The Winter Weather Warrior Contest 2011 is history. Organized by the Capital Bikeshare program and goDCgo, it included over 900 contestants and around 250 diehards that had over 50 total rides in the Jan/Feb contest. By all accounts, I did quite well.
(For details on the contest, read this previous post: http://wp.me/pn1Jl-yi)
I finished in 9th place overall.
Even though I wanted to win in the beginning, I modified my goal to finish in the top 10. Success! For my efforts, I win two free months of Bikeshare membership.
Have a look at the final results page:
The top two finishers did a jaw dropping final week of riding to epically overtake the dude that had led the whole way.

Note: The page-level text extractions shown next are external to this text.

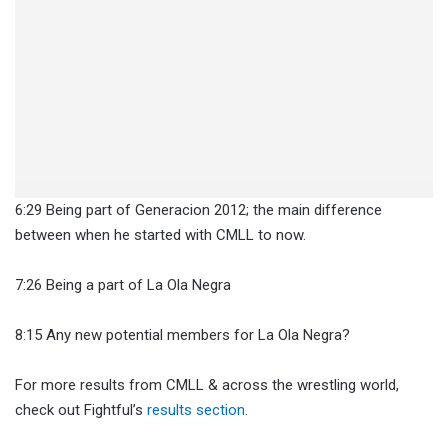
6:29 Being part of Generacion 2012; the main difference
between when he started with CMLL to now.
7:26 Being a part of La Ola Negra
8:15 Any new potential members for La Ola Negra?
For more results from CMLL & across the wrestling world,
check out Fightful’s
results section
.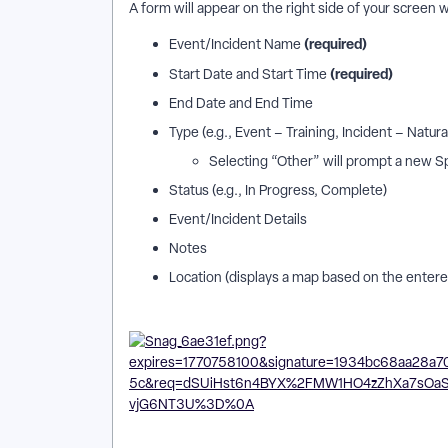
A form will appear on the right side of your screen w
(required)
Event/Incident Name
(required)
Start Date and Start Time
End Date and End Time
Type (e.g., Event – Training, Incident – Natura
Selecting “Other” will prompt a new Sp
Status (e.g., In Progress, Complete)
Event/Incident Details
Notes
Location (displays a map based on the enter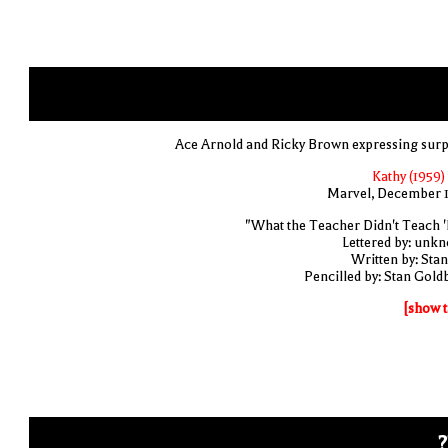
Ace Arnold and Ricky Brown expressing surp
Kathy (1959)
Marvel, December 
"What the Teacher Didn't Teach '
Lettered by: unk
Written by: Stan
Pencilled by: Stan Gold
[show t
?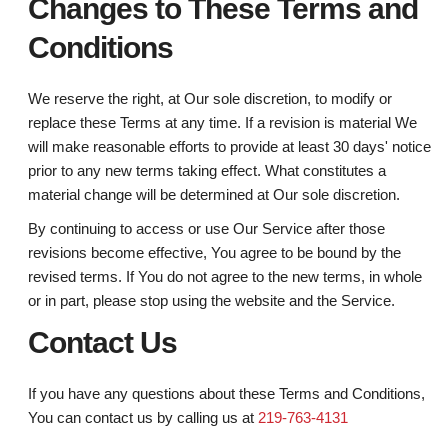
Changes to These Terms and
Conditions
We reserve the right, at Our sole discretion, to modify or
replace these Terms at any time. If a revision is material We
will make reasonable efforts to provide at least 30 days' notice
prior to any new terms taking effect. What constitutes a
material change will be determined at Our sole discretion.
By continuing to access or use Our Service after those
revisions become effective, You agree to be bound by the
revised terms. If You do not agree to the new terms, in whole
or in part, please stop using the website and the Service.
Contact Us
If you have any questions about these Terms and Conditions,
You can contact us by calling us at
219-763-4131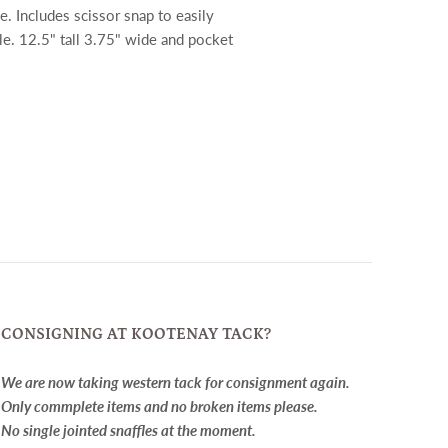
ce. Includes scissor snap to easily
le. 12.5" tall 3.75" wide and pocket
CONSIGNING AT KOOTENAY TACK?
We are now taking western tack for consignment again.
Only commplete items and no broken items please.
No single jointed snaffles at the moment.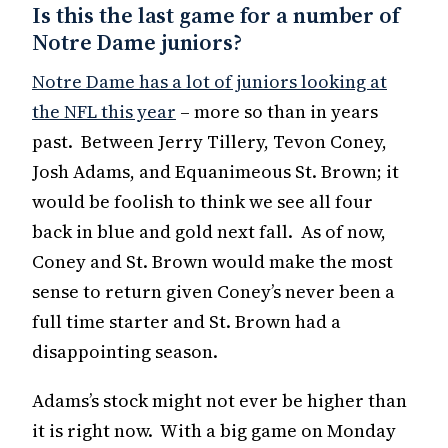
Is this the last game for a number of
Notre Dame juniors?
Notre Dame has a lot of juniors looking at
the NFL this year
– more so than in years
past. Between Jerry Tillery, Tevon Coney,
Josh Adams, and Equanimeous St. Brown; it
would be foolish to think we see all four
back in blue and gold next fall. As of now,
Coney and St. Brown would make the most
sense to return given Coney’s never been a
full time starter and St. Brown had a
disappointing season.
Adams’s stock might not ever be higher than
it is right now. With a big game on Monday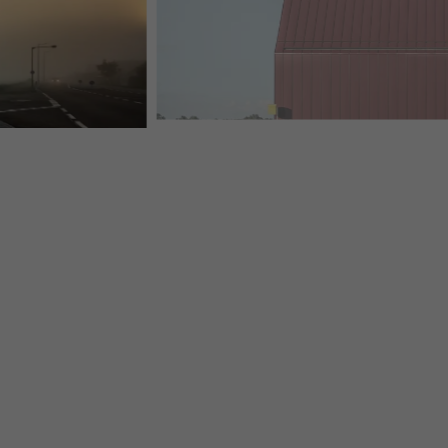
PREFA-MODERN-TOBACCONIST-STVALENTIN-PREFAL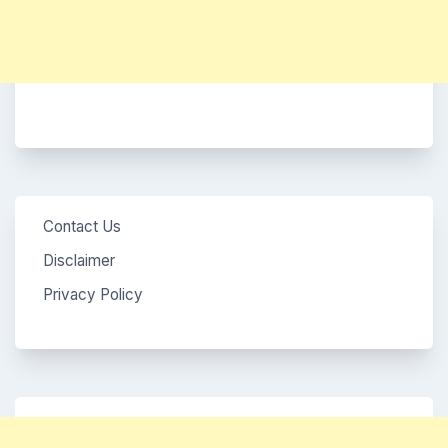
Contact Us
Disclaimer
Privacy Policy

The winner recorded 421 rides in the final 8 days of February (or 52 rides per day). His grand total was 1038 rides. The runner-up recorded 495 rides in the final 8 days (or 62 rides per day). His grand total was 972 rides. By comparison, I only recorded 300 rides for the entire two months of the contest! I honestly cannot understand how they did it (apparently they do have jobs and families…).
After spending two months on a task, you’d think that one might learn something. Maybe I did, maybe I didn’t.
Winter warrioring exposed:
A new perspective of DC: I have driven a car over every pothole and construction zone in DC. I have walked all about DC. I have taken the metro to and fro. I have taken the bus, mostly fro. I have survived taxi rides. But the one mode of transportation that had failed to lure me, was a bicycle. Now I’ve done it all. (Sorry – Segways do not count.)
Access to everything on the Hill in half the time: As a Capitol Hill resident without a car, the best options for getting around are few. The metro is inconvenient for traveling within the NE and SE quadrants of the city. I don’t like crazy people well enough to ride the bus. So I walk everywhere. Now with the Bikeshare I can get anywhere I would normally walk to in half the time or less. Talk about good news for you! Now I have more time to write…or sleep.
Discovering new places in DC: When walking, the distance you can effectively travel in a reasonable amount of time is small. With a bike, you can range far and wide to those far flung places you never get to. Or would never risk walking to. I needed to partake in many rides, so why not go to new places? Why not discover more secrets of DC? Some notables:
- Harris Teeter (on M St NE) – the brand new mega-grocery store is a mere 5 minutes by bike. Getting groceries has never been easier.
- Tynan Coffee & Tea – a new coffeehouse to sip lattes at right next to Harris Teeter.
- Metropolitan Branch Trail (MBT) – an 8-mile paved bike path that runs north along the metro train tracks starting at the New York Ave Metro stop NE. Who knew? Certainly not someone that usually walks south towards Eastern Market or Barracks Row.
- Catholic University – I see the large cathedral dome far in the distance every day while walking on the Hill. Always wondered about it, but never had occasion to venture through the ‘sketchy’ neighborhoods to get there. With the confidence a bike gives you to outrun pursuers and hoodlums, I decided to risk riding through the random hoods for a visit.
- The Yards Park – a new waterfront park that just opened late last year along the Anacostia River, not far from the Nationals Ballpark. It is quite nice actually. If DC’s Anacostia riverfront ever takes off, this is an excellent centerpiece.
- Big Bear Cafe – heard about this coffee shop but was never willing to walk up to R St NW to check it out. Definitely would bike there. Crowded every time I went.
- Random places – I pedaled furiously down countless streets and alleys in neighborhoods I’d never dreamed of. Did not get shot once.
Strategy is important: To compete in a contest of such magnitude you need a strategy. The first month, I simply rode whenever I could. No plan. I started looking at the riding patterns of those riders ahead of me and decided to defeat them. Starting in February, I decided that I would ride at least 4 times a day. With two weeks to go, I made it 5 times a day. And for the last week, I upped the ante to 6 times. This worked well because I was not a crazy person (e.g. doing 60 rides a day) and it tied in with normal errands and the seeking of lunch or dinner at neighborhood locales.
The moral of the story is: Winners ride bikes. They also walk.